For next winter, the authority also may try a “pilot project,” possibly in the Bath area, that the governor’s office is developing. It would go out to bid for “let’s say 20 million gallons of oil for 2000 recipients,” according to Baldacci’s energy aide Beth Nagusky. Although 2000 people represent only 4 percent of the LIHEAP recipients, the Maine Oil Dealers Association president, Jamie Py, says he expects his members to “resist” this idea, too. He intimates he will accuse state government of being “anti-small business” — a potent threat in an election year.
Oil pressure
The housing authority director and not the board has the power to make decisions on discount or bidding issues, says Raymond Richard, for 40 years head of the Kennebec County Community Action Program. The authority funnels oil money to low-income people through his and 10 other community-action agencies.
The housing authority’s chief attorney, Linda Uhl, responds that even if the law doesn’t put the power to decide such issues in the board’s hands, “basically, it’s always been done that way.”
Over the years, Richard says, he has “raised the issue” of why the agency couldn’t get more for poor people with its oil dollars, but until McCormick took over there was “never any interest whatsoever.” The authority has never been politically pressured to bargain, he suggests.
Instead, the pressure comes from the oil dealers.
At last summer’s hearing, they complained it was unfair for the authority to force a discount on them because they had already bought their oil for the winter.
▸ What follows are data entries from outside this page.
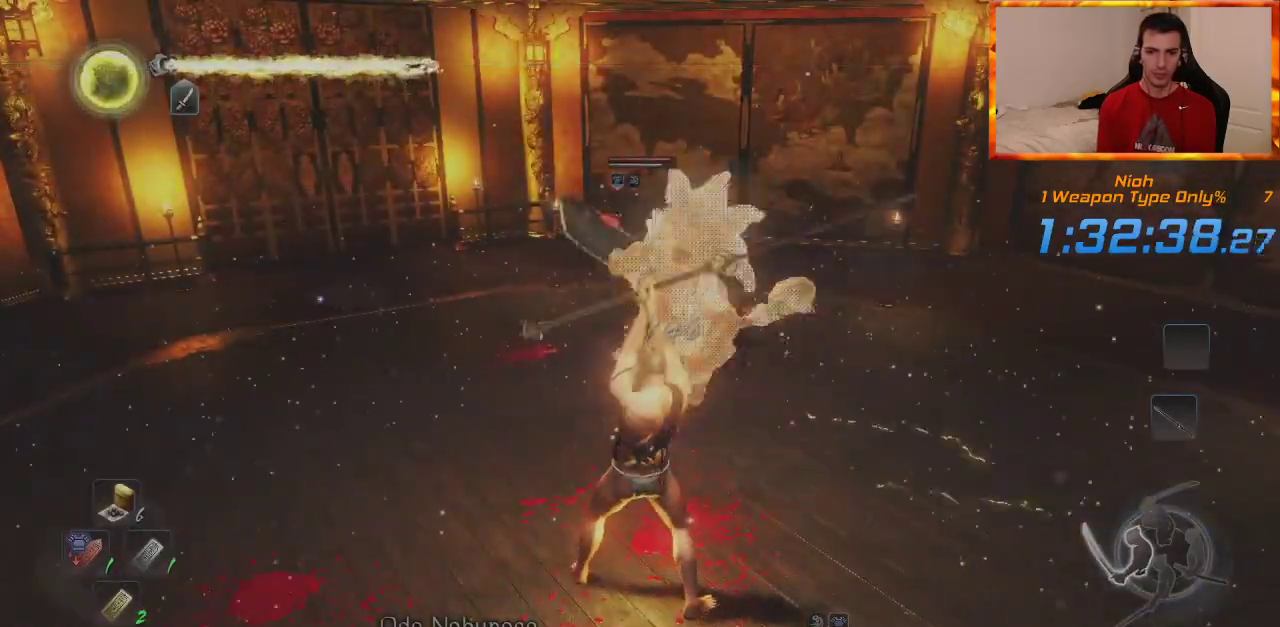
{"dt_ms": 500, "buttons": [], "left_stick": "up", "right_stick": "center", "events": [[150, "CROSS", "up"], [267, "CROSS", "down"], [350, "CROSS", "up"]]}
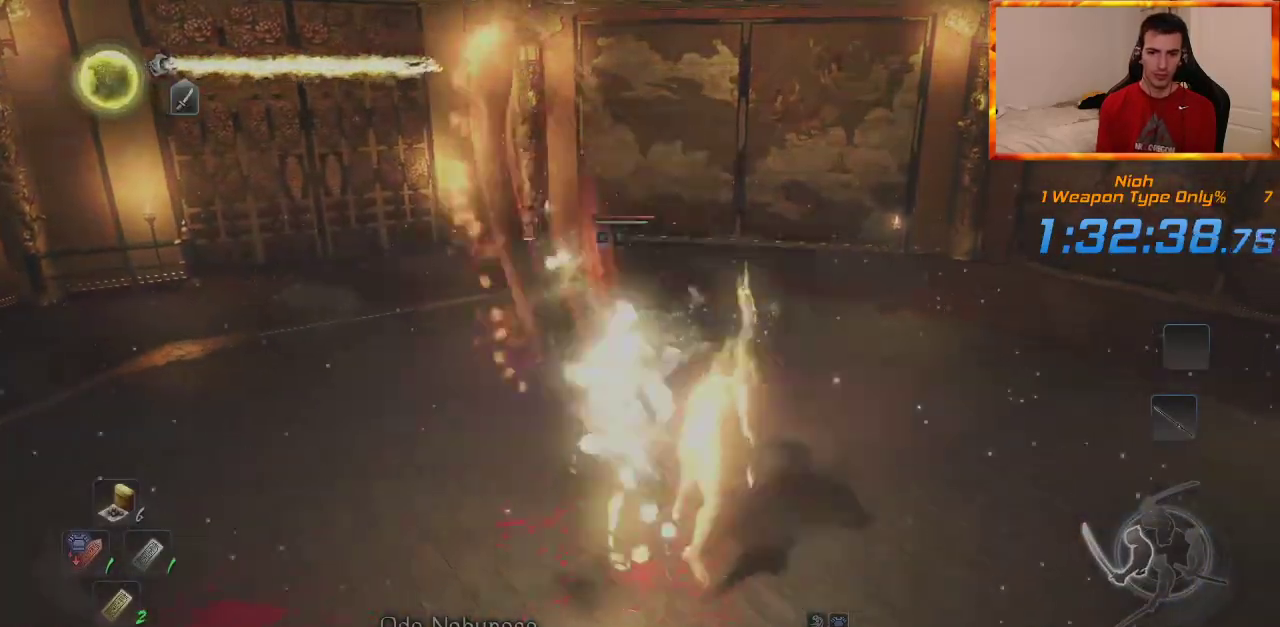
{"dt_ms": 500, "buttons": [], "left_stick": "up", "right_stick": "center", "events": [[350, "SQUARE", "down"], [483, "SQUARE", "up"]]}
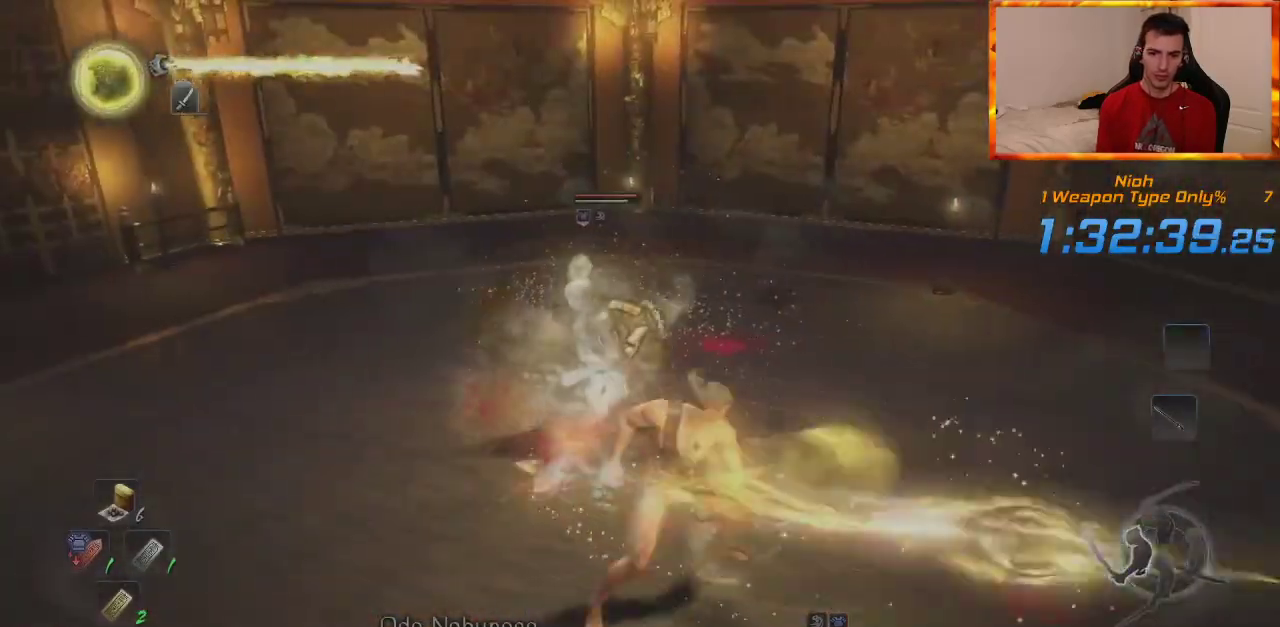
{"dt_ms": 500, "buttons": ["SQUARE"], "left_stick": "up", "right_stick": "center", "events": [[50, "SQUARE", "down"], [167, "SQUARE", "up"], [250, "SQUARE", "down"], [383, "SQUARE", "up"], [433, "SQUARE", "down"]]}
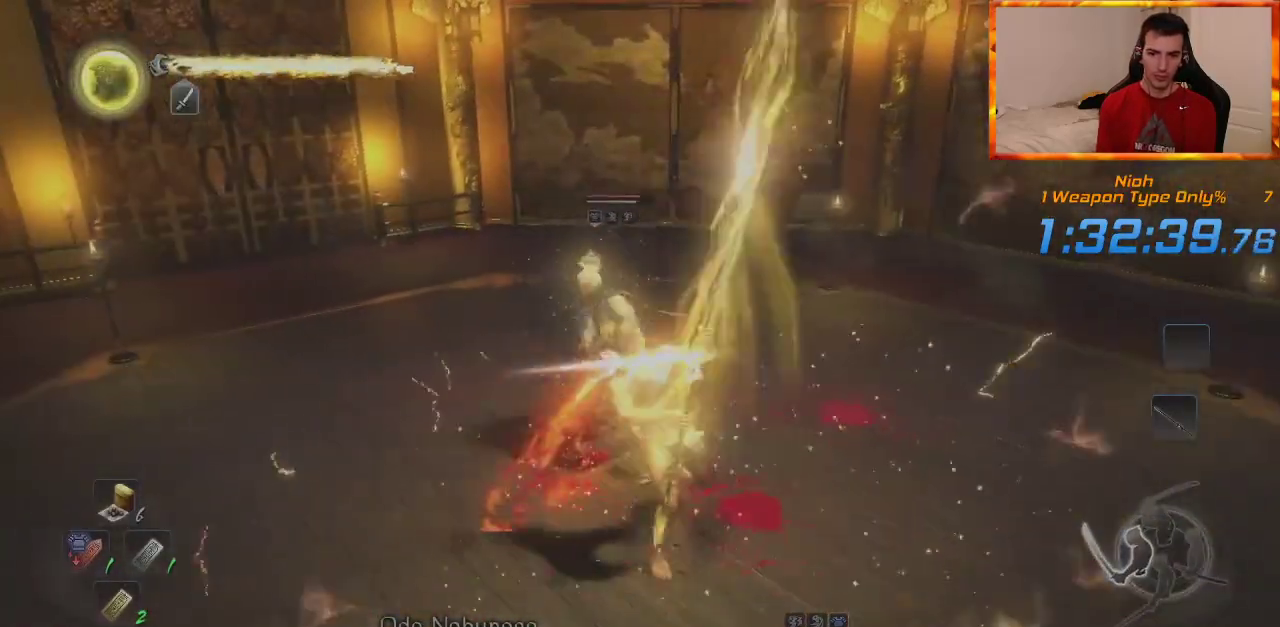
{"dt_ms": 500, "buttons": ["SQUARE"], "left_stick": "up", "right_stick": "center", "events": [[50, "SQUARE", "up"], [117, "SQUARE", "down"], [250, "SQUARE", "up"], [300, "SQUARE", "down"], [417, "SQUARE", "up"], [483, "SQUARE", "down"]]}
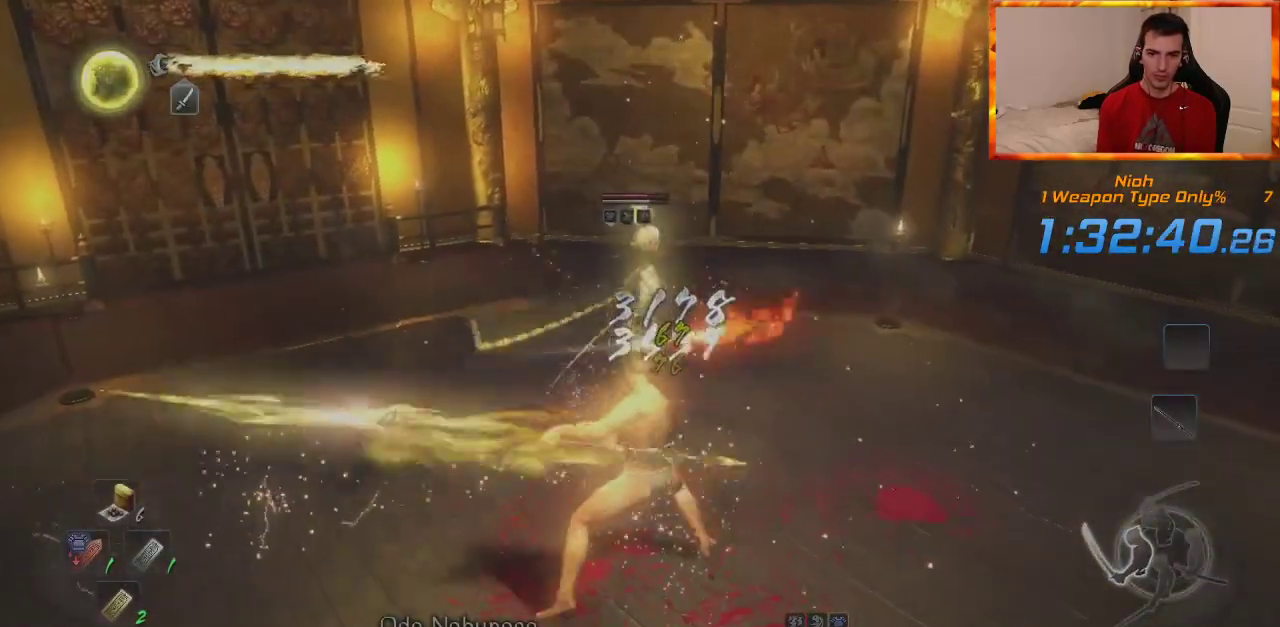
{"dt_ms": 500, "buttons": [], "left_stick": "up", "right_stick": "center", "events": [[83, "SQUARE", "up"], [167, "SQUARE", "down"], [267, "SQUARE", "up"], [350, "SQUARE", "down"], [450, "SQUARE", "up"]]}
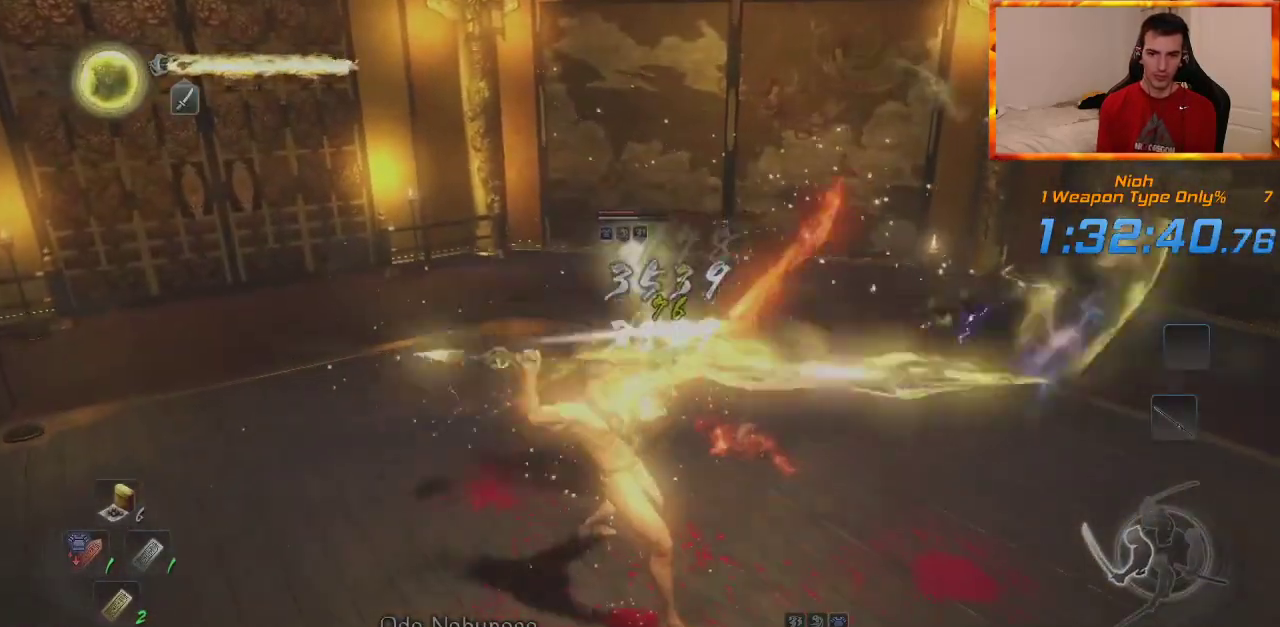
{"dt_ms": 500, "buttons": ["SQUARE"], "left_stick": "up", "right_stick": "center", "events": [[17, "SQUARE", "down"], [133, "SQUARE", "up"], [183, "SQUARE", "down"], [283, "SQUARE", "up"], [350, "SQUARE", "down"], [467, "SQUARE", "up"], [500, "SQUARE", "down"]]}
But Py, the oil dealers’ representative, seems opposed to any requirement that his members give discounts or submit to a bidding system for LIHEAP recipients.
“The relationship between customer and dealer is more than price,” he says, suggesting — here, too, he seems to be making a threat — that some dealers might not serve LIHEAP customers if they had to accept discounts or that chaos would result if a winning-bid company got involved in the relationship another dealer had with a customer.
Think about “your grandmother’s relationship with a dealer,” he says. “She might get a delivery on Christmas Eve.” Or she might not.
Could the dealers’ motivation in resisting discounts also be to make more money from the state? “I don’t know anybody who liked the idea” of discounts, Py answers.
McCormick, Richard, and others interested in maximizing the benefit to poor people believe oil dealers have a point when they talk about interference in customer-dealer relationships, especially in rural areas with few dealers available as alternatives.
But the housing authority has a new computer program that former authority director Michael Finnegan believes could make it easier to create “regional aggregations” of LIHEAP recipients for a discount system. Spreading the discount oil among several companies around the state could lessen concerns about the sparsely populated places.